A investigação da PF iniciou em 2019 e foi verificado que um grupo organizado propiciou a dezenas de pessoas o reconhecimento de tempo de serviço inexistente e, consequentemente, condições de requerer os mais variados benefícios previdenciários previstos em lei.

Tais benefícios são: aposentadoria por idade, aposentadoria por invalidez e auxílio-doença, bem como seguro-desemprego.

A organização atuava na inserção de informações falsas em sistemas da Previdência Social, especialmente vínculos empregatícios fictícios com diversas empresas do estado, inclusive inativas, por meio do encaminhamento extemporâneo de Guias de Recolhimento do FGTS (Fundo de Garantia do Tempo de Serviço) e Informações à Previdência Social – GFIP.

Essa ação acontecia desde 2011 e, segundo a PF, o prejuízo estimado com o pagamento aos 63 beneficiários identificados, até o momento, com indícios de fraudes, é de aproximadamente R$ 2,8 milhões.
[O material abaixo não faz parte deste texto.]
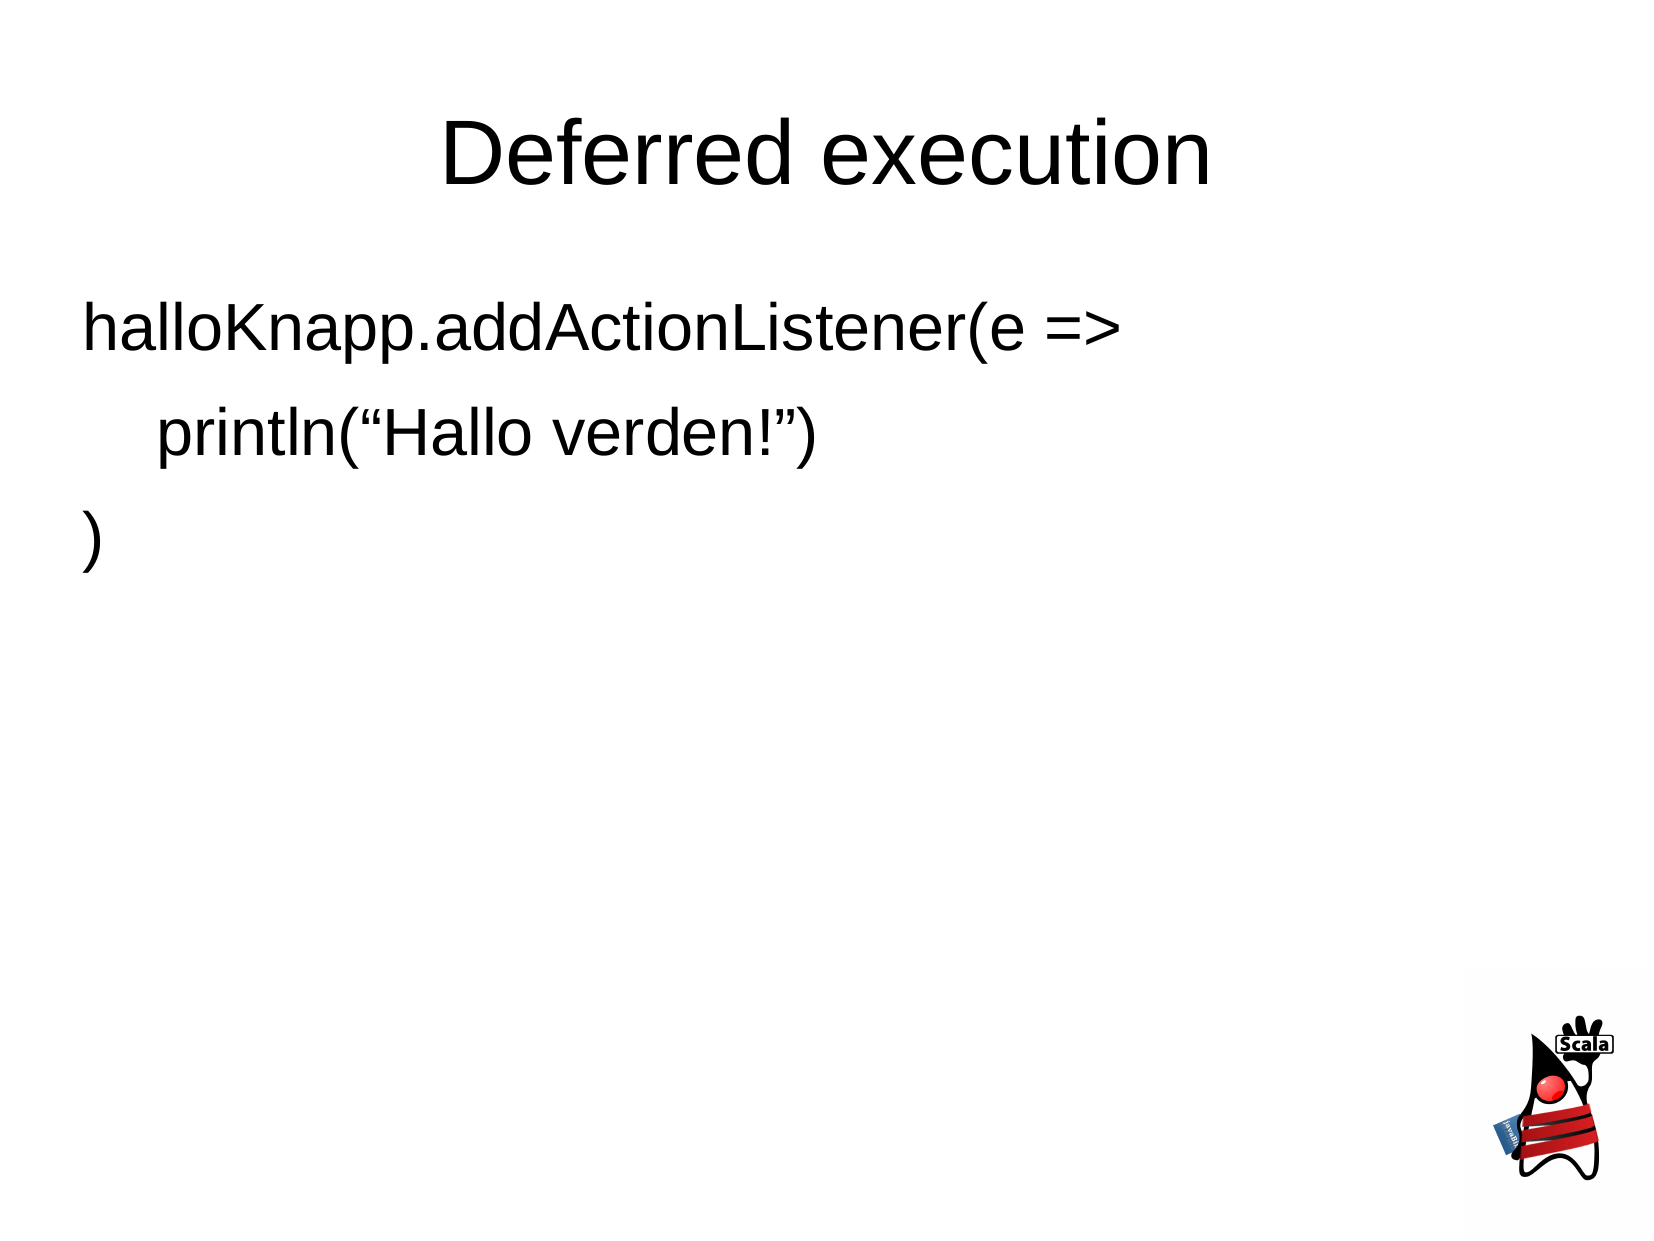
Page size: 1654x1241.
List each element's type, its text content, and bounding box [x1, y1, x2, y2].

A operação da PF vai permitir a revisão dos benefícios e que se evite um rombo aos cofres do INSS no valor estimado a R$ 12 milhões, considerando a expectativa de vida dos segurados e calculado a partir das Tabelas de Mortalidade do IBGE (Instituto Brasileiro de Geografia e Estatística).

De acordo com a PF, os envolvidos poderão ser indiciados pela prática dos crimes de estelionato previdenciário, falsificação de documento público, falsificação de documento particular, falsidade ideológica, peculato, corrupção passiva e organização criminosa, cujas penas variam de 1 a 12 anos de reclusão.

Nota da Secretaria Especial de Previdência e Trabalho

A Secretaria Especial de Previdência e Trabalho, em Brasília, enviou um parecer sobre a Força-Tarefa Previdenciária e Trabalhista deflagrada nesta quarta-feira.

Conforme a Secretaria, o esquema foi descoberto por meio de denúncia registrada no INSS e analisada pela CGINT (Coordenação-Geral de Inteligência Previdenciária e Trabalhista) da Secretaria Especial de Previdência e Trabalho.

Ao levantar evidências de autoria e materialidade das fraudes cometidas por escritório de contabilidade, a CGINT conseguiu identificar 63 benefícios previdenciários e 16 benefícios de seguro-desemprego suspeitos. Segundo a CGINT, a desarticulação do esquema criminoso deve evitar prejuízo da ordem de R$ 12,8 milhões.

Revólver foi apreendido pela polícia na Operação Contagem Regressiva – Foto: PF/Divulgação/ND

A Força-Tarefa Previdenciária e Trabalhista é integrada pela Secretaria Especial de Previdência e Trabalho, do Ministério da Economia, pela Polícia Federal e Ministério Público Federal e atua no combate aos crimes contra o sistema previdenciário e trabalhista.

Na Secretaria Especial, a coordenação dos trabalhos está a cargo Coordenação Geral de Inteligência Previdenciária e Trabalhista, responsável por detectar e analisar tais ilícitos organizados.